River erosion in Assam renders tens of thousands landless every year. Rehabilitation is a solution, but the state’s promises and policies have not taken off, forcing many to migrate to urban centres in search of work 



Mahmodul Hassan



Seventy-year-old Abu Bakkar Siddique and his family evacuated from the land they had lived on for decades amid constant threat of erosion in Dhubri district of Assam. Mahmodul Hassan/The Migration Story


DHUBRI, Assam: Anuwar Hussain’s family of seven had managed to sustain a life by the Brahmaputra for generations tilling their 17 bighas (or, 5.61 acre) in Dhubri district, on the border of Assam in India and Bangladesh. 


When he was in mid-20s, he saw the river inch closer and closer to his farm land. The river’s cycle of erosion and floods had been eating away at the land and their profit they could take from the land. “We were getting just around Rs. 20,000 as profit due to crop loss from the floods. But this was enough to put food on the table.” he said. 


By late 2022, the river’s erosion had claimed his home and farm. His family managed to collect their belongings and shift to a riverine char - an island of sand formed due to the ebbs and flows of the Brahmaputra - where they pitched a ramshackle shed. This was their new home: unsanctioned by the government, but one that housed them in their time of desperation. 


Hussain was 28 then. His family was in a crisis, and he had to make a choice. “Each day, we’d worry about how we are going to feed the family,” he said.

**DATA PROVIDED**
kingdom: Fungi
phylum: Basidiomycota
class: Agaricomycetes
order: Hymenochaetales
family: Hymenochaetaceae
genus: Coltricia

**WRITTEN TASKS**
1/ In the Assam erosion article, how much land did Anuwar Hussain's family till in Dhubri district?
2/ Return a word-for-word passage from the Assam erosion article, beginning at the words "River erosion in" and stopping after "India and Bangladesh.".
The material has no connection to the Assam erosion article.

**FULL SOLUTIONS**
1/ 17 bighas, or 5.61 acres.

2/
River erosion in Assam renders tens of thousands landless every year. Rehabilitation is a solution, but the state’s promises and policies have not taken off, forcing many to migrate to urban centres in search of work 



Mahmodul Hassan



Seventy-year-old Abu Bakkar Siddique and his family evacuated from the land they had lived on for decades amid constant threat of erosion in Dhubri district of Assam. Mahmodul Hassan/The Migration Story


DHUBRI, Assam: Anuwar Hussain’s family of seven had managed to sustain a life by the Brahmaputra for generations tilling their 17 bighas (or, 5.61 acre) in Dhubri district, on the border of Assam in India and Bangladesh.